It seems very often Christians tend to think a spiritual person is, well, somebody else. Not them, but some paragon from the Bible or of contemporary acclaim.
Too often we behold titanic church figures and, in our own feeble — and largely unsuccessful — ways, attempt to imitate them.
For instance, when I was growing up as a Southern Baptist, our greatest living church hero was the Rev. Billy Graham. We referred to him as "the Baptist pope."
Graham, as you know, reigned for decades as the planet's most visible evangelist. (Evangelists preach to the unchurched and lead them to conversion.)
He presided at massive crusades held in packed football stadiums. When at the end of a service he gave an invitation for sinners to repent, they flocked to the altar by the thousands.
We watched him on television. We loved him, and in our own less exalted ways strived to imitate him.
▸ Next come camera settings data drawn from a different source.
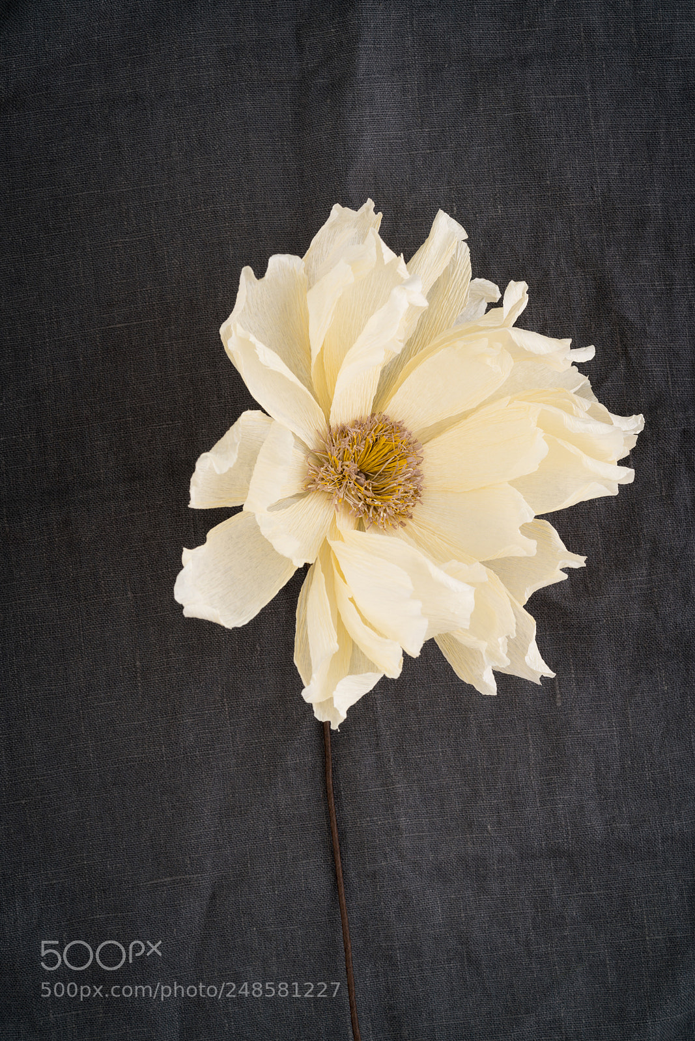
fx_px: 2605
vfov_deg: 22.6
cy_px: 520
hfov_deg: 15.2
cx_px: 348
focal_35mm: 90
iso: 100
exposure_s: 1/125
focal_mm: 90
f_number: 8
Even after I'd left the Baptists, I assumed it was my duty to evangelize relentlessly. After all, that's what Billy did. That's what it meant to be a real Christian.
Only here's what I discovered: I didn't possess the evangelism gift. I just didn't.
I could shout and rail, beg and cajole, but I couldn't persuade a man in a burning house to step outside on the porch, much less talk him into accepting my faith.
So I felt like a failure.
True story. I knew a well-spoken, self-confident pastor. He was witty and occasionally profound, a captivating speaker. He became a regional star.
He was handsome, tall, lean, with dark hair and a dapper mustache, and he wore cool-looking black turtlenecks instead of ties.
I happened to be at a multi-church gathering where this guy spoke. That night, a file of men from his congregation followed him into the sanctuary.
The entourage all — to an extent that was statistically unlikely — sported hair as dark as the pastor's and styled the same way. They all wore mustaches. They all had on black shirts. They even carried huge honking Bibles like his.
Except the others couldn't quite pull off that persona. One was short and dumpy, and one was jerky and awkward. One scowled grimly, whereas the pastor smiled.
It was comical, really.
These guys wanted very badly to be him. But they weren't. Only he was him.
I remembered all this recently after reading a devotion by the late Henri Nouwen.
Nouwen wrote about St. Paul's metaphor of Christians as the body of Christ. Just as an individual human body has many parts, Paul famously said, so the church is comprised of different types of people with differing functions.
Commenting on this analogy, Nouwen observed dryly: "Often we ask one member of the body to fulfill a task that belongs to others. But the hand cannot be asked to see nor the eye to hear."
In my own case, after trying to be Billy Graham, and the founder of a megachurch, too, and several other types of Christian exemplars besides, I at last admitted I was none of the above. I only possessed two modest talents.
First, I was a fair-to-middling newspaper scribbler about religion topics.
Second, I was significantly better, if I do say so, at leading small-group Bible studies. I couldn't fill a football stadium or run a 10,000-member congregation, but I could teach the heck out of 10 people. I heard repeatedly, "Studying the Bible with you changed my life."
Those are the things God built me for.
In fulfilling those modest duties, I experienced joy, and I also helped a few people in their journeys. I felt at peace.
It's far preferable, I've learned, to be in sync with the spirit in a tiny matter than to be out-of-sync in some grand gesture.
You might almost say that's what it means to be spiritual (not that I consider myself terribly spiritual, or that anyone else does): You do what God called you to do, instead of trying to do what he created another disciple for.
You want to see what a spiritual person looks like?
It might be as simple as looking in a mirror rather that staring at an icon.
You might discover your true destiny is something small, but something only you can accomplish, at least at that moment, at least in your tiny corner of the world.